LIT 3622 - Fall 2026 - Sevin
Since its emergence in the 1990s, ecocriticism has undergone a remarkable transformation. What began as a relatively focused inquiry into nature writing has grown into a vibrant field encompassing postcolonial ecologies, urban ecologies, environmental justice, waste studies, animal and plant studies, energy humanities, blue humanities, climate fiction, among other areas of inquiry. Arguably, in just a few decades, ecocriticism has moved from the margins of literary studies to one of its most intellectually dynamic and urgent domains.
This course surveys key recent fields in ecocritical studies through three movements: the more-than-human world (animal studies and plant studies), energy humanities (with particular attention to petrofiction), and climate fiction. Across these movements, we will ask: How does literature challenge the assumption of human exceptionalism? How do narratives render visible the infrastructures of extraction and energy that shape nature and culture alike? And how does climate fiction reshape narrative form, temporality, and scale in order to imagine life on a changing planet?

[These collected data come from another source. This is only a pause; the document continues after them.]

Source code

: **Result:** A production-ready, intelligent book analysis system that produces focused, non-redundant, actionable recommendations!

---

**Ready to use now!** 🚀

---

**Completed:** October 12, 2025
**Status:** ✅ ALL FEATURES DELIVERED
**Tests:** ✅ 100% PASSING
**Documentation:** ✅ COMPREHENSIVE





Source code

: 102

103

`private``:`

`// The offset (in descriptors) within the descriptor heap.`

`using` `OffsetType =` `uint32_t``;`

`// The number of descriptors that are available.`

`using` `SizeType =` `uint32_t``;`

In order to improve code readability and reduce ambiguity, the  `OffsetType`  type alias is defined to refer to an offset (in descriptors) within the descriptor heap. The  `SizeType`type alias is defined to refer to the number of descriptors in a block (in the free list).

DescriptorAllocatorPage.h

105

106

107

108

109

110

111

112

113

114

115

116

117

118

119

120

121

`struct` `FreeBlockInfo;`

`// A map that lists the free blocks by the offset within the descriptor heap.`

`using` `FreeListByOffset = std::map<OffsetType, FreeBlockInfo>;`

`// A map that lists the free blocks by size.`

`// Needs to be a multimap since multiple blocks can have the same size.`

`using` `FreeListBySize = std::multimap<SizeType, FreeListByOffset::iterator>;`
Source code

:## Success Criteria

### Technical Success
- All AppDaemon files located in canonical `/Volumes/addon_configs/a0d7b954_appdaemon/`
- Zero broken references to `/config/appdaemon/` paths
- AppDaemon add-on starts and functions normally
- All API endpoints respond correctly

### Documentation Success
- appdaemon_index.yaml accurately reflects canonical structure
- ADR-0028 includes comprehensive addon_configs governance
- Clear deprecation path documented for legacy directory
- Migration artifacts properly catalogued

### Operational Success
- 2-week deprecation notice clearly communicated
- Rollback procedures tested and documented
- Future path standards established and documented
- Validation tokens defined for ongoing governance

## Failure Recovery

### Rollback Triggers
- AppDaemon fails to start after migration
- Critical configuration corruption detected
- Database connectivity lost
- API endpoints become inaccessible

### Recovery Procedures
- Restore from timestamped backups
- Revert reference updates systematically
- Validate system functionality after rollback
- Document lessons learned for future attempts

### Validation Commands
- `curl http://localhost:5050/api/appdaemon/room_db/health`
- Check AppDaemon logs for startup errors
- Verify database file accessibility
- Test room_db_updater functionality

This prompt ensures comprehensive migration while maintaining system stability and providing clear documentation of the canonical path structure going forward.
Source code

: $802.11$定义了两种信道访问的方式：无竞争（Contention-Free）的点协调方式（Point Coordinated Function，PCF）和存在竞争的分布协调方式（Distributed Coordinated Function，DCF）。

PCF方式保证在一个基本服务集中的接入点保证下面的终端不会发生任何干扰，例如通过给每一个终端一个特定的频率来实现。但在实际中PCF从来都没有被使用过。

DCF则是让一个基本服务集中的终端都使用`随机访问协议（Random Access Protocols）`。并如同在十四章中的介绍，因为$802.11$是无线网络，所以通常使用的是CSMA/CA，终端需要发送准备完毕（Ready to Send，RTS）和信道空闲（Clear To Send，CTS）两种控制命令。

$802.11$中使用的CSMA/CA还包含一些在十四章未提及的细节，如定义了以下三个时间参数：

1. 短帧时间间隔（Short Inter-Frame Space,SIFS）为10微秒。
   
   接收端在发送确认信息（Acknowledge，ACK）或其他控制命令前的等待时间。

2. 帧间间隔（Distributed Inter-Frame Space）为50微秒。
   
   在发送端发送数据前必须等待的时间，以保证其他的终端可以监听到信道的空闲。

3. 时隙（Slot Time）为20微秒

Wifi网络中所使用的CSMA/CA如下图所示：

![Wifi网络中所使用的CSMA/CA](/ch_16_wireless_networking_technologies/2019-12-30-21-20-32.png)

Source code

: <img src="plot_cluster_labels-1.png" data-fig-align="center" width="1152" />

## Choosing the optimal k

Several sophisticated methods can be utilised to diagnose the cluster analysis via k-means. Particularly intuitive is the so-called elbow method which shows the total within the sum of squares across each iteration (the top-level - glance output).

Our readings will include contemporary novels, short stories, and theoretical texts. The novels may include Open Throat (2023) by Henry Hoke, The Overstory (2018) by Richard Powers, Oil on Water (2010) by Helon Habila, and Our Shared Storm: A Novel of Five Climate Futures (2022) by Andrew Dana Hudson. For theoretical grounding, we will read selections from Plant-Thinking: A Philosophy of Vegetal Life by Michael Marder, The Companion Species Manifesto by Donna Haraway, Energy Humanities by Imre Szeman, and The Great Derangement: Climate Change and the Unthinkable by Amitav Ghosh.